Creators: Carlton Cuse, Graham Roland
Writer: Carlton Cuse, Graham Roland & more
Starring: John Krasinski, Wendell Pierce, John Hoogenakker
Trivia: Season 2 scenes located in Venezuela were actually filmed in Bogota, Colombia.
I promised you a separate review on Season 2 and here it is. I have to admit, I’m guilty of binging on the whole 8 episodes during a whole weekend. Didn’t do anything except watching one episode after the other. It was that good.
The second season of the Amazon series starring John Krasinski, as Jack Ryan, keeps things exciting and entertaining while maintaining the high standard of writing as the first season.
Jack, Jim, and the rest of their CIA buddies are back with a vengeance in Jack Ryan Season 2, and vengeance is not an exaggeration.

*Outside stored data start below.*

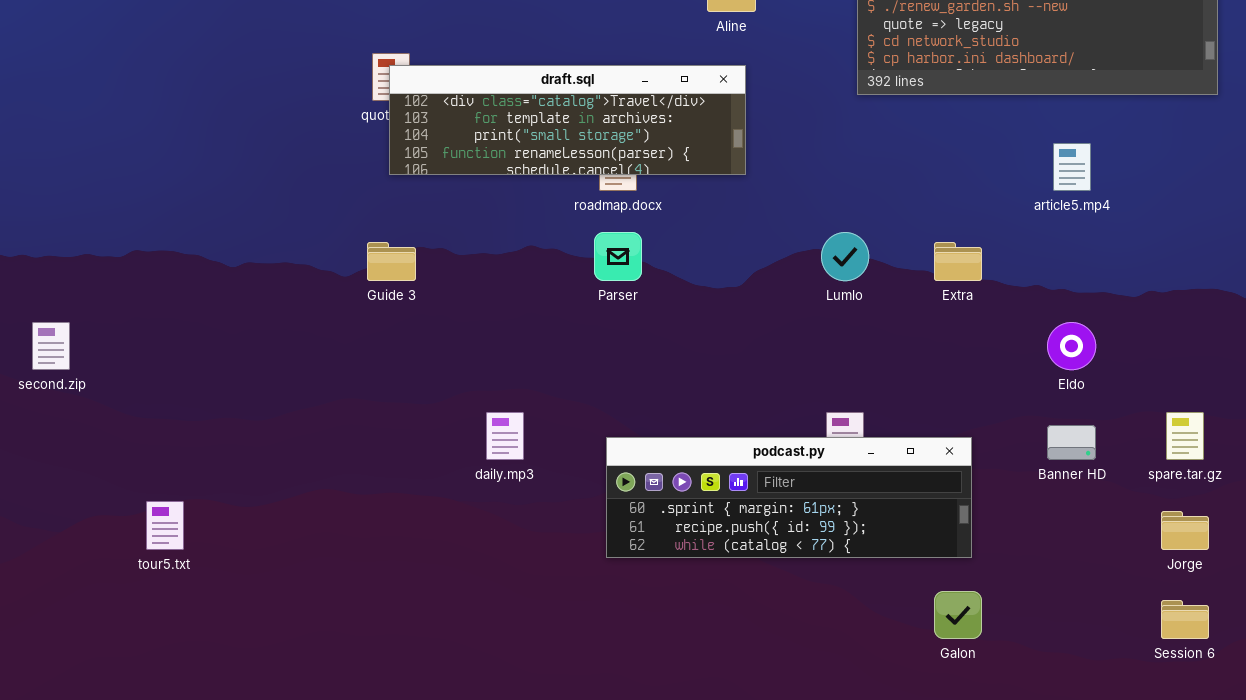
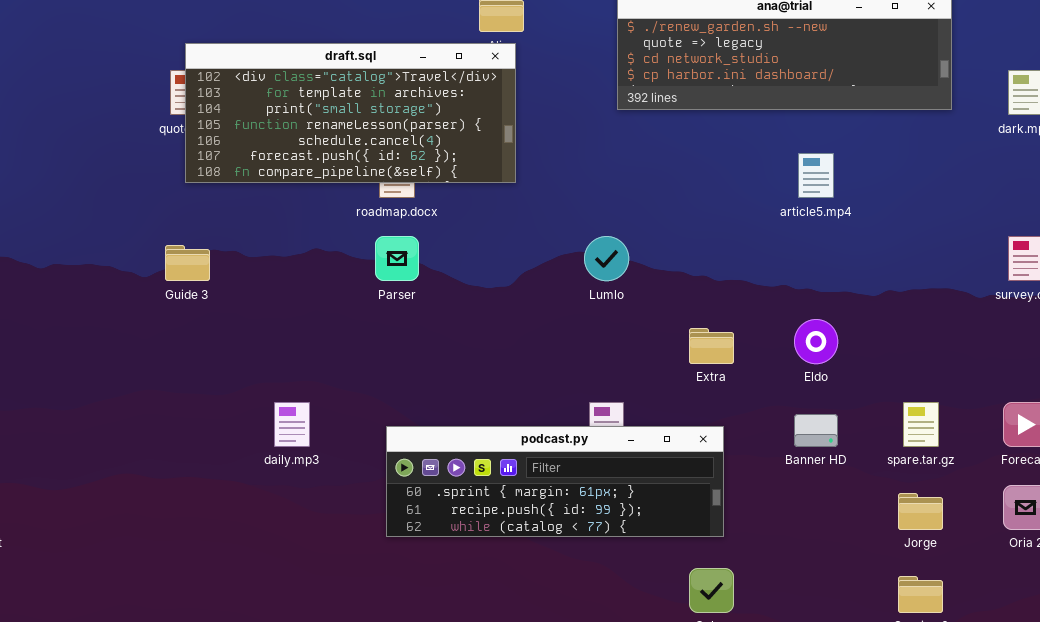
draft.sql: [389,65,746,175] -> [185,43,516,183], resized
Extra: [934,242,982,281] -> [689,328,734,364], moved

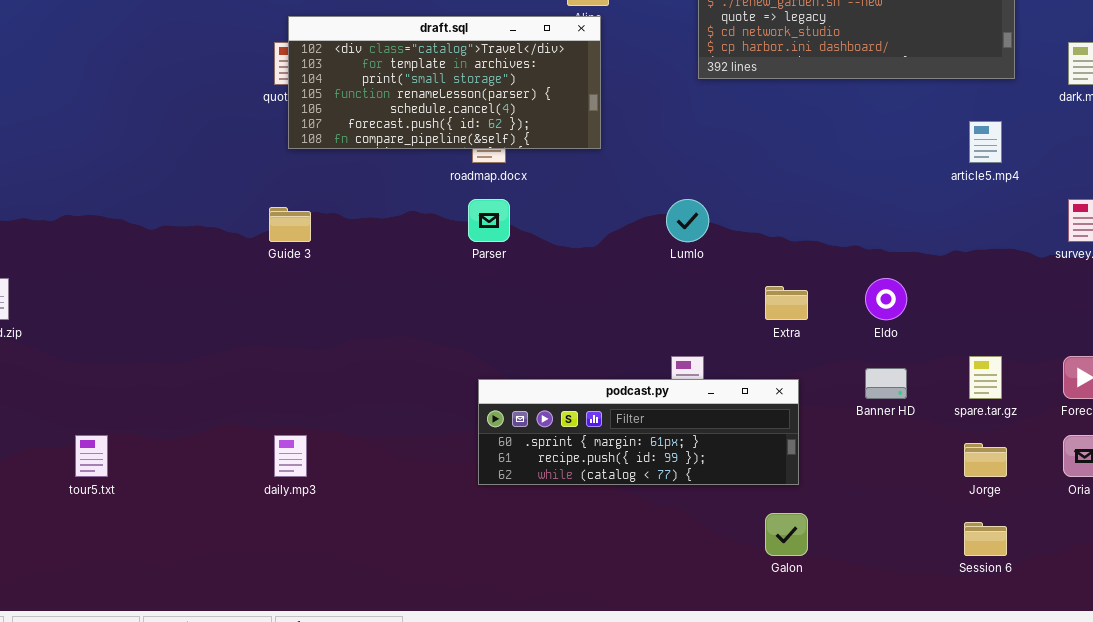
article5.mp4: [798,153,834,198] -> [969,121,1002,163], moved
daily.mp3: [274,402,310,447] -> [274,435,307,477], moved

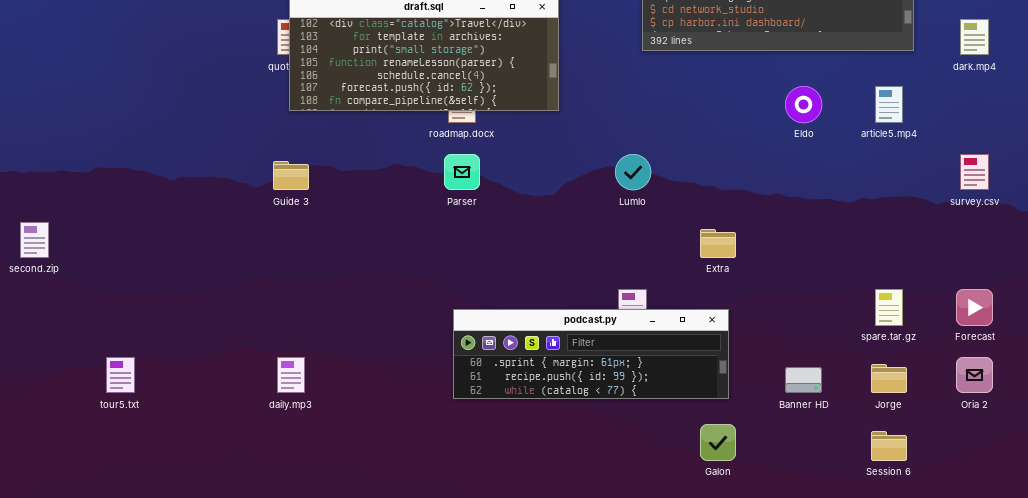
Eldo: [865,278,907,320] -> [785,86,822,123], moved
Banner HD: [865,368,907,399] -> [785,367,822,393], moved

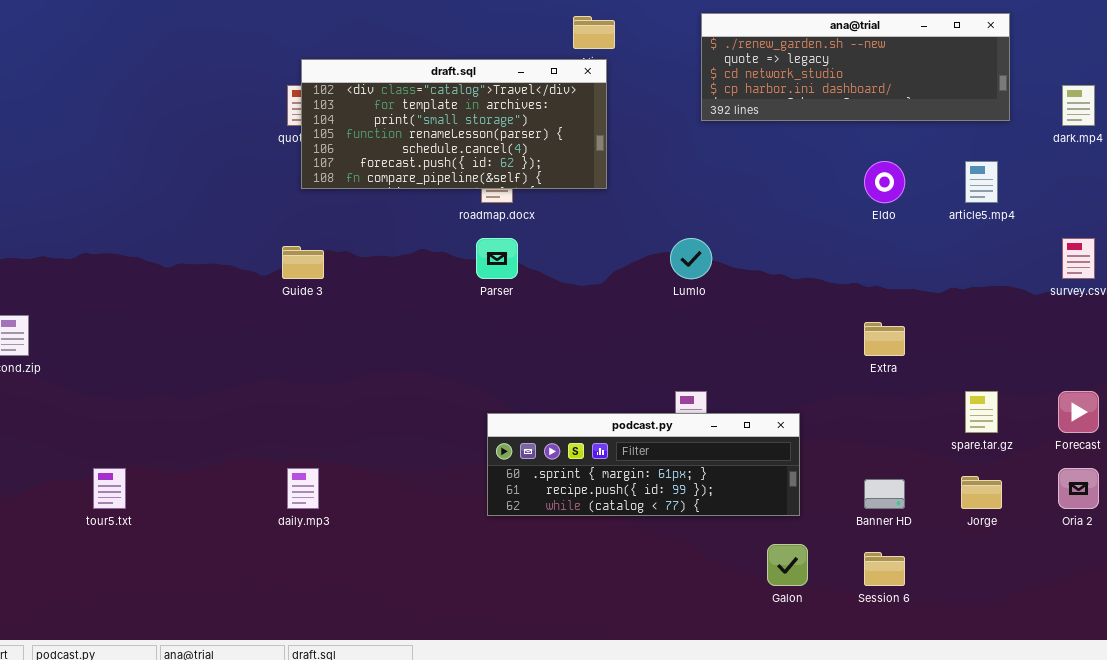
Extra: [700,229,736,258] -> [864,322,905,356], moved
Session 6: [871,431,907,461] -> [864,552,905,586], moved

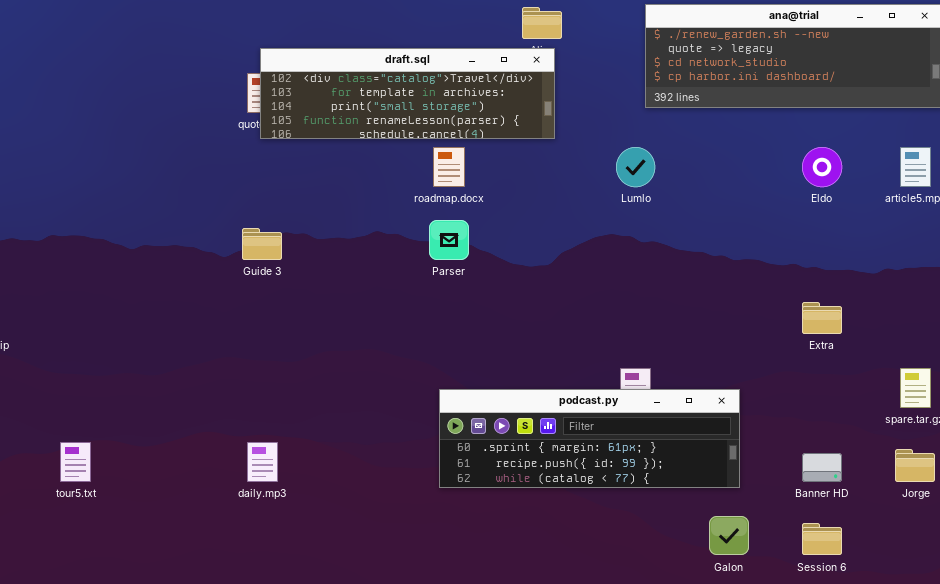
draft.sql: [301,59,607,189] -> [260,48,555,139], resized
Lumlo: [670,238,712,279] -> [616,147,655,187], moved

The stakes are higher when what begins as a suspected arms deal between Russia and Venezuela quickly turns personal.
Season two’s themes are eerily reminiscent of today’s geopolitical climate.
Season two draws influence from headlines about the ongoing crisis over the legitimacy of Nicolás Maduro’s presidency after the results of Venezuelan’s May 2018 election were disputed.
Maduro swore himself in, but only China, Cuba, Iran, Russia, Syria, and Turkey recognize him as the country’s president. It’s a fitting match for the legacy of Tom Clancy who, in a way, “invented” the whole geopolitical thriller genre.
It seems that in this season many of things that held back the first season were improved. Jack Ryan is no longer a rule-following boy scout. He asks for forgiveness instead of permission, defies orders and makes a few mistakes along the way. This type of Protagonist feels more up-to-date than the old Jack Ryan.
The other element that improved was the removal of the whole sub-plot of Cathy, which was one of the weakest parts in season one. Those two elements allow Jack to become a stronger Protagonist in this season.
Just like in Season one, the writers did a great job crafting the season’s Big Bad, Venezuelan President Nicolas Reyes (Jordi Molià).
Reyes is the textbook definition of a narcissist. His inflated ego and his determination to silence anyone against him make him very easy to dislike. While in season one we got to see the private life of the villain and his motives, in season two the writers have taken it a step further.
Not only do we get to see the villain’s family and close friends, there is a sense of nearly a Greek tragedy in his whole relationship with the people he surrounds himself and especially in his relationship with his childhood friend and brother-in-law, José (David Norona)..
Where season one felt like everyone was either “good” or “bad,” Season two does a superb job of leaving everyone in the grey. For every good decision, there’s a bad one to even it out.
The one aspect that this season of Jack Ryan suffers from is in how to introduce female characters. Yes, the show gives us a strong, noble opponent to Reyes in the form of Gloria Bonalde (Cristina Umaña) but even her character’s reasons to oppose Reyes are stereotyped.
You’d expect that by today female characters could stand on their own without having to be someone’s wife (or ex-wife) or a love interest. But the show struggles in introducing female characters without first making them love interests for Jack or other CIA agents.
Ultimately, this improved season of Jack Ryan leaves you feeling satisfied. It never outsmarts itself, but it respects its audience by giving them all the information they need and can handle.